Yes, in modern clusters (like in the ayedo Stack), they are.

• Encryption at Rest: The secrets are stored encrypted in the etcd database.
• Granular RBAC: Thanks to Kubernetes RBAC, it can be precisely controlled which pod can read which secret.
• Minimal Permissions: Only the ESO controller needs access to the external AWS API. The hundreds of application pods no longer need any IAM permissions to call AWS Secrets Manager. This drastically reduces the attack surface.

4. Operating Models Compared: AWS SDK / CSI Driver vs. ayedo Managed ESO

Here it is decided whether your application developers need to be cloud experts or can focus on code.

Scenario A: Native Integration or CSI Driver (The Code Lock-in)

Many teams use the AWS Secrets and Configuration Provider (ASCP) or directly integrate the AWS SDK.

• Code Dependency: The developer must build AWS logic into the microservice. Switching to Azure means: rewriting code.
• Filesystem Constraint (CSI): The AWS CSI driver mounts secrets as files. However, many applications expect environment variables. This requires workarounds.
• No Cross-Cloud Logic: If you have part of the apps on-premise, the AWS method often does not work there or only through complex IAM user constructs.

Scenario B: External Secrets Operator with Managed Kubernetes from ayedo

In the ayedo App Catalog, ESO is the standard component for secrets management.

• Write Once, Run Anywhere: The application simply expects a secret named db-pass. Whether this secret comes from AWS, Azure, or a local vault in the background is defined solely by the platform engineer via CRD (ExternalSecret). The app code remains 100% portable.
• Central Governance: You can precisely control which namespaces are allowed to access which external stores (ClusterSecretStore vs. SecretStore).
• Automatic Rotation: If the secret changes in AWS, ESO automatically synchronizes it (configurable) into the cluster. A restart of the pods (via Reloader) ensures that the change goes live.

Technical Comparison of Operating Models

FAQ: ESO & Security Strategy

Are Kubernetes Secrets not insecure (Base64)?

This is an old misunderstanding. Base64 is just the encoding for display. What matters is how they are stored. In professional clusters (like with ayedo), Encryption at Rest is enabled. This means even if someone has physical access to the server’s hard drive, they cannot read the secrets. Additionally, RBAC prevents unauthorized users in the cluster from seeing the secrets.

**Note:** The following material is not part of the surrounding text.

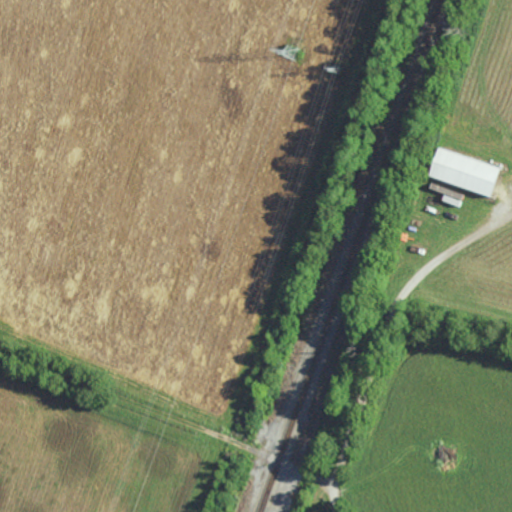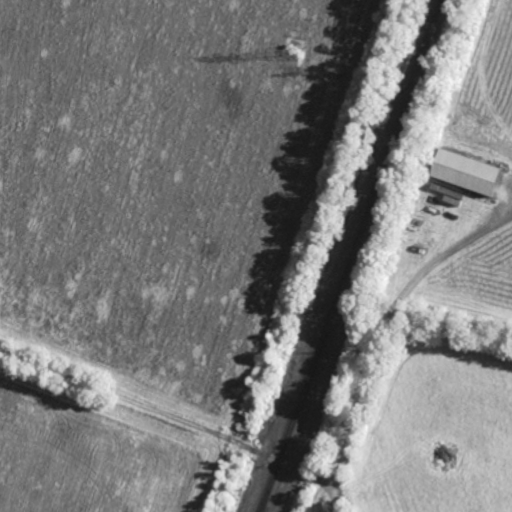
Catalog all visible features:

What happens if the AWS API fails?

This is a major advantage of ESO over direct SDK integration. Since ESO synchronizes the secrets into Kubernetes secrets, they are still available even if the connection to AWS is temporarily interrupted. The application continues to start because it uses the local copy (the cache) in the cluster. With direct integration, the app would crash.

Can ESO also write secrets (Push)?

Yes, ESO has a feature called PushSecret. This allows you to create a secret in the Kubernetes cluster (e.g., generated by another tool) and write it back to the AWS Secrets Manager or Vault. This is useful for centrally securing certificates or generated passwords.

How does password rotation work?

ESO polls the external backend at a defined interval (e.g., every 10 minutes). If you rotate the database password in AWS, ESO updates the Kubernetes secret. In combination with a tool like Reloader (also often in the ayedo Stack), all pods can then be automatically restarted to load the new password—without any downtime.

Conclusion

Secrets are critical, but their management should not slow down development. Building AWS-specific logic into your applications ties your code to the platform. The External Secrets Operator breaks this dependency. It allows you to use powerful cloud backends like AWS Secrets Manager without sacrificing application portability. With the ayedo Managed Stack, teams receive a robust, provider-independent pipeline for secrets that combines security and developer experience.